Auch wenn man eventuell den größten Teil der Zeit bekloppt ausgesehen hat, spätestens jetzt macht sich die Tschapka bezahlt! Mit einer zweiten Hose und den Händen samt Handschuhen in den Jackentaschen läßt sich das eigentlich recht gut aushalten – zumindest wenn man nicht stundenlang auf der Stelle steht. Ständiges Naseputzen verhindert leider die Wirksamkeit einer dicken Schicht Kindercreme, was die Sache wiederum unangenehmer macht. Bei Wind sollte man zusätzlich ab und zu eine Grimasse schneiden, damit die Gesichtsschollen wieder weicher werden und man das Vorhandensein von Nase und Wangen kurzeitig erahnen kann.
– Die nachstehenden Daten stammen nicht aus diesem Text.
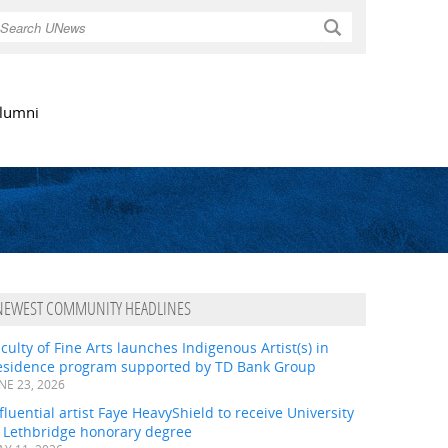
Search
lumni
NEWEST COMMUNITY HEADLINES
culty of Fine Arts launches Indigenous Artist(s) in
esidence program supported by TD Bank Group
NE 23, 2026
fluential artist Faye HeavyShield to receive University
f Lethbridge honorary degree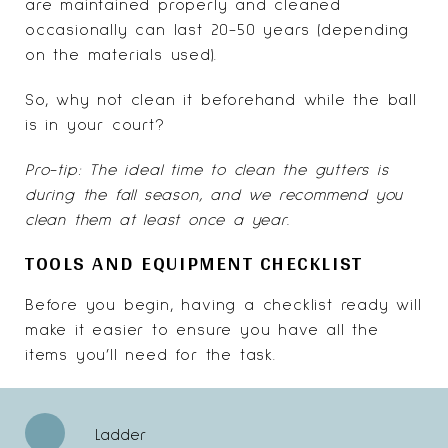
are maintained properly and cleaned
occasionally can last 20-50 years (depending
on the
materials used
).
So, why not clean it beforehand while the ball
is in your court?
Pro-tip: The ideal time to clean the gutters is
during the fall season, and we recommend you
clean them at least once a year.
TOOLS AND EQUIPMENT CHECKLIST
Before you begin, having a checklist ready will
make it easier to ensure you have all the
items you’ll need for the task.
Ladder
Mein Professor gab mir heute den Tip(p), auf keinen Fall heißen Tee kurz vor dem Rausgehen zu trinken, denn mit dieser heiß/kalt-Kombination würde man sich garantiert den Tod (= den toten Hals) holen. Komisch, in Deutschland wird immer schön warm getrunken, damit einem nicht so kalt ist. -33°C sind jedoch zugegebenermaßen jenseits vom deutschen Alltag…
Jetzt muß ich erst einmal dringend schlafen, den morgen muß ich schon früh zu Russisch. Wahrscheinlich werde ich danach gleich noch einmal kurz einschlafen, um dann frisch und munter die Abendhitze für den Kauf einer russischen (endlich!!!) Tastatur zu benutzen. Danach ins Kino und überhaupt. Das Leben ist so hart!